Anhand dieser Werte, die Sabrina Polaschek ganz zum Schluss ihres Besuchs in den Pflegebericht überträgt, bestimmt der behandelnde Arzt dann die Medikation. „Außerdem schreibe ich rein, wie die Patientin drauf ist, in welchem Zustand ihre Haut sich befindet und Besonderheiten“, sagt die 28-Jährige. Nach dem Blutdruckmessen geht’s dann nochmal ins Bad – Pullover und Kleid anziehen. („Schleife rechts oder links? Was würde das in München heißen?“) Und natürlich möchte eine Dame die Haare gekämmt haben! Dann noch eine Spange in den schlohweißen Schopf gesteckt und Anna Büscher ist so weit. Nein, noch nicht ganz: „Ich mache ihnen noch die Haare vom Kleid“, fährt Sabrina Polaschek ihrer Patientin mit der flachen Hand übers Kleid. Anschließend schüttelt sie der Dame die Bettdecke auf. Und dann heißt es auch schon Abschied nehmen. „Meist redet man noch ein bisschen“, sagt sie auf dem Weg zum Auto.

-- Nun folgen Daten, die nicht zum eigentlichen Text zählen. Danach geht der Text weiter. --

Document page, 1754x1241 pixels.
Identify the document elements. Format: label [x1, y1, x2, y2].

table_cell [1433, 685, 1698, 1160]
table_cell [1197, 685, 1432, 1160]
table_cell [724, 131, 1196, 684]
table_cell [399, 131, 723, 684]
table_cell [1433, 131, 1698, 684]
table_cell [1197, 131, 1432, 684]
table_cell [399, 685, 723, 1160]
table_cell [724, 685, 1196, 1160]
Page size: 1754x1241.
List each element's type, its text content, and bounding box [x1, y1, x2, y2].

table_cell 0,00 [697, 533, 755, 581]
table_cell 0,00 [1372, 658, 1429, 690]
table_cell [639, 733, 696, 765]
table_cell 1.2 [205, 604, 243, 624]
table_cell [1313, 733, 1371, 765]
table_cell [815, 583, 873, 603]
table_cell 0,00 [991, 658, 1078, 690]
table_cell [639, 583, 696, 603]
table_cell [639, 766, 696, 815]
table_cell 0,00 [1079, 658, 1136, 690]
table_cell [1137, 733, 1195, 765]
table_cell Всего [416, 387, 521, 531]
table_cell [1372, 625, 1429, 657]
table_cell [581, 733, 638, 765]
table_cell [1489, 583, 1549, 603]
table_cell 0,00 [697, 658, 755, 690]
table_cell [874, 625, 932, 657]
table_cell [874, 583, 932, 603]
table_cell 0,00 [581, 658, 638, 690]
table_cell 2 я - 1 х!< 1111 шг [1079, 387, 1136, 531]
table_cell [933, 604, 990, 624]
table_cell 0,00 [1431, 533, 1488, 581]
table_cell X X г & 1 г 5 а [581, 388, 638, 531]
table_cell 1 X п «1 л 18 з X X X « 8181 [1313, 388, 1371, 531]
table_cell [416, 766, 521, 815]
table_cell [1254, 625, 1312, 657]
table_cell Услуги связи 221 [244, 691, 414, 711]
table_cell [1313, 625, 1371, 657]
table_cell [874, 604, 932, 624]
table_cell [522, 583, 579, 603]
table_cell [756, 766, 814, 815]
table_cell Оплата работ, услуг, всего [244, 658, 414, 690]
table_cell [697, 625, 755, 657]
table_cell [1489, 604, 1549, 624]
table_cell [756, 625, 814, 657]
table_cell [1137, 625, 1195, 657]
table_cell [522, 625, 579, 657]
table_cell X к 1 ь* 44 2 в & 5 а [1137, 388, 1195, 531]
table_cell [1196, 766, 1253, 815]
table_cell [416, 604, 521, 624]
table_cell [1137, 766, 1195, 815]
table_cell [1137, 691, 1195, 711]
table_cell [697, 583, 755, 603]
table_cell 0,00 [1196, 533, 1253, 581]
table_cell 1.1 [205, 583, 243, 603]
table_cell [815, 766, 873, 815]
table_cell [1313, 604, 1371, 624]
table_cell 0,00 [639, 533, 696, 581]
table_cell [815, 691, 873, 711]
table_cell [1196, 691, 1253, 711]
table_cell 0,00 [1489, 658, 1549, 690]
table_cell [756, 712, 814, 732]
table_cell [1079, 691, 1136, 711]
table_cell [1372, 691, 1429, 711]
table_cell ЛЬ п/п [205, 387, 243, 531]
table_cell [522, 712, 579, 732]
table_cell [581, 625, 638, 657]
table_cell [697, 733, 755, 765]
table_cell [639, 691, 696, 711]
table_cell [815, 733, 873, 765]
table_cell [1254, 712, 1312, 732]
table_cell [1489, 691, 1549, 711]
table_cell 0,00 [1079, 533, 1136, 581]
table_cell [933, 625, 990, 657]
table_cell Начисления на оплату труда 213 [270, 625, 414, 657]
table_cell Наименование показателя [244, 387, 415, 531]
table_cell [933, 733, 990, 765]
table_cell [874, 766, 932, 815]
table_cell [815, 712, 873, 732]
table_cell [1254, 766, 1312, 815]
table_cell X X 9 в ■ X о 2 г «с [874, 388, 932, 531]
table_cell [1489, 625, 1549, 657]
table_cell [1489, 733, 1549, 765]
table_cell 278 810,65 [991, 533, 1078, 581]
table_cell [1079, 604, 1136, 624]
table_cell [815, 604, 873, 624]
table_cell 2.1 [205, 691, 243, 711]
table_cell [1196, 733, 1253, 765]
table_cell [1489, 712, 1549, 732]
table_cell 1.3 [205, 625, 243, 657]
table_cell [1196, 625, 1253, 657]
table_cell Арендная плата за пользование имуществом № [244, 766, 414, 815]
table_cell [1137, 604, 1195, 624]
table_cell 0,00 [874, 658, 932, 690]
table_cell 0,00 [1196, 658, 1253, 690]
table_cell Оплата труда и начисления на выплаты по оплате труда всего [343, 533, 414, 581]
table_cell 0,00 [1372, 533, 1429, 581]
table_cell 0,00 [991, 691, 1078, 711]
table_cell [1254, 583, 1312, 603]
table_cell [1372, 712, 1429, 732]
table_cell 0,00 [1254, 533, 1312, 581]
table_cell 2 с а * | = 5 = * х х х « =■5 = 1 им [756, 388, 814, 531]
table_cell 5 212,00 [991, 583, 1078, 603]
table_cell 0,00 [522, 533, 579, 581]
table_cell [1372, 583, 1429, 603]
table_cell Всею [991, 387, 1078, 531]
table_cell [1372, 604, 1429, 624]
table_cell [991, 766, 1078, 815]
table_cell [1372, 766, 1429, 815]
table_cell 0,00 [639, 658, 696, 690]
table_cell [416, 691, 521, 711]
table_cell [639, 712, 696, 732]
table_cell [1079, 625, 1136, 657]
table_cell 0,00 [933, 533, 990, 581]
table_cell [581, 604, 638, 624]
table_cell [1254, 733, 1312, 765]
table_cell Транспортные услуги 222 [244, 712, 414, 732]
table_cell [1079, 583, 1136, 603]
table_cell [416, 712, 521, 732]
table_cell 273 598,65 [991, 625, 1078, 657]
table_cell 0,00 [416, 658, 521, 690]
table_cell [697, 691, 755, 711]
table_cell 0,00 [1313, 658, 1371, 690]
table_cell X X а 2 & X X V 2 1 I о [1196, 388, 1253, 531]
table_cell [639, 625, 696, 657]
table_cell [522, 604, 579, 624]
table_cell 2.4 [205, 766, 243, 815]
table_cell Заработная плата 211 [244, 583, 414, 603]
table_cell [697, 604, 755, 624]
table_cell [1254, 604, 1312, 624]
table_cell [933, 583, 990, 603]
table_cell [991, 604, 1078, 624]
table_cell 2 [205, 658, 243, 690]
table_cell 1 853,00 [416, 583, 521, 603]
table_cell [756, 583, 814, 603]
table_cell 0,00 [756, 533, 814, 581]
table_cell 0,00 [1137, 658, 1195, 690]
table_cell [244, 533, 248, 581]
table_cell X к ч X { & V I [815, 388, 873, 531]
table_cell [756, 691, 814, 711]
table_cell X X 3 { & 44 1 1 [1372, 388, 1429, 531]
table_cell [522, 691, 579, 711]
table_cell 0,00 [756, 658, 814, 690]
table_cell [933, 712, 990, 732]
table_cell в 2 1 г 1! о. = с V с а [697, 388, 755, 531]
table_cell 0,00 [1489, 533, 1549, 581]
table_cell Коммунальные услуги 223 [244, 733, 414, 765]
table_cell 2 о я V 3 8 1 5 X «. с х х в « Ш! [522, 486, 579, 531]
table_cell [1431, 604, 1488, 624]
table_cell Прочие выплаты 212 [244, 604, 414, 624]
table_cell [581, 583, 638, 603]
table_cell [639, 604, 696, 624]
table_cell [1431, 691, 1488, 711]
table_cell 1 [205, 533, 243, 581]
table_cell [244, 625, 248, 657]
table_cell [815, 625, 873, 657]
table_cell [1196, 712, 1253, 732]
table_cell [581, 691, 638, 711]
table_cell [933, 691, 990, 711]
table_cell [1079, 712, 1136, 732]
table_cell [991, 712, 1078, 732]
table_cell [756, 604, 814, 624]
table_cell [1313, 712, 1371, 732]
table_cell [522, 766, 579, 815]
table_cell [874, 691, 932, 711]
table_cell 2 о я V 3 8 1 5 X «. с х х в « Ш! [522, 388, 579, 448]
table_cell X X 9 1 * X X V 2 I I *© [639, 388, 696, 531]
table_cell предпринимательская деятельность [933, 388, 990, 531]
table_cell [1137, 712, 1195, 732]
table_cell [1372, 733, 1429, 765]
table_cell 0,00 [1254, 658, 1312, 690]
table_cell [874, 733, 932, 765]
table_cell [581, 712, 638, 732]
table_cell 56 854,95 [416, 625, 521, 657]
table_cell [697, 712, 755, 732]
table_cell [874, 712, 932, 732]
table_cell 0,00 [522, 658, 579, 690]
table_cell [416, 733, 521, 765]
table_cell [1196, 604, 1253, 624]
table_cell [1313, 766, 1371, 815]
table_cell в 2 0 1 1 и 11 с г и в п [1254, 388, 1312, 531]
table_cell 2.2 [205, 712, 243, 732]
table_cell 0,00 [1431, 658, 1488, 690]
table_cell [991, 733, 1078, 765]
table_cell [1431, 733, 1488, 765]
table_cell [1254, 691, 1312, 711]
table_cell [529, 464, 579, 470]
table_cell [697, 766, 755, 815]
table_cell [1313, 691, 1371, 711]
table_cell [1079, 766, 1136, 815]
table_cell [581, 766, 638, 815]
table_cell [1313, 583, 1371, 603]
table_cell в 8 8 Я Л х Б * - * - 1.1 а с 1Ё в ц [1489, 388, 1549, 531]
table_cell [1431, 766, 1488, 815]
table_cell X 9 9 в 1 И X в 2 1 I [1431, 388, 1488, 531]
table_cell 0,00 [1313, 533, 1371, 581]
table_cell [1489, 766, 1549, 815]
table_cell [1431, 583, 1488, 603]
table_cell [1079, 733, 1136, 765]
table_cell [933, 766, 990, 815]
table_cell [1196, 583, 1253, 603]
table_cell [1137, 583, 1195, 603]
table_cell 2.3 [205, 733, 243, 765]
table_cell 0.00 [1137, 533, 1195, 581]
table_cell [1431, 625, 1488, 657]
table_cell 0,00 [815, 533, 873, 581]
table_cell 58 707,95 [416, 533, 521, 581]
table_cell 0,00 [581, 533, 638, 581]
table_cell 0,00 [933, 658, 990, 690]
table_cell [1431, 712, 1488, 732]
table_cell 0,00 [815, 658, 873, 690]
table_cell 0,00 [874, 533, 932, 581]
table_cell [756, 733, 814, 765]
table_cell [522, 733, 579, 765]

Die nächste Patientin wohnt in Ückendorf. Die 88-Jährige hatte erst im September einen Schlaganfall erlitten, krempelt ihren Ärmel fürs Blutdruckmessen alleine hoch. „150:70, sie sind heute ein bisschen aufgeregt, aber morgen ist es wieder gut“, sagt die APD-Frau, bevor sie die Medikamente der Dame aus den Verpackungen nimmt und fünf Tabletten in eine flache Schüssel auf dem Küchentisch stellt.

Dann aktualisiert sie noch den Pflegebericht und verabschiedet sich. Den Müllbeutel nimmt sie auch mit raus. Sabrina Polaschek nimmt sich die Zeit.

Aus der Arztpraxis in die Altenpfllege

Im Mai arbeitet die Rotthauserin Sabrina Polaschek seit zwei Jahren bei APD (Ambulante Pflegedienste Gelsenkirchen). Nachdem sie sechs Jahre lang als Arzthelferin beschäftigt war, nahm sie eine Tätigkeit in einem Altenheim in Castrop-Rauxel an: „Von der Pflege habe ich mich immer mehr angezogen gefühlt, als von der Arbeit in einer Praxis.“ Die Umstellung habe ihr keine Probleme bereitet. Es gebe allerdings Haushalte, „wo es nicht ganz so sauber ist“. Ein Messi sei hin und wieder auch dabei. Und „sehr viele Demenzpatienten, in allen Stadien“. Unangenehm sei es, „Menschen aus ihren Ausscheidungen zu holen“. „Die Arbeit ist nicht immer schön, aber manche kommen einem mit einem Lachen entgegen, das versüßt die Arbeit.“ Zu einigen Patienten habe sie sogar ein fast freundschaftliches Verhältnis, sagt Sabrina Polaschek. Das können auch Insulinspritzen, Verbandswechsel und das Anziehen von Kompressionsstrümpfen nicht vereiteln.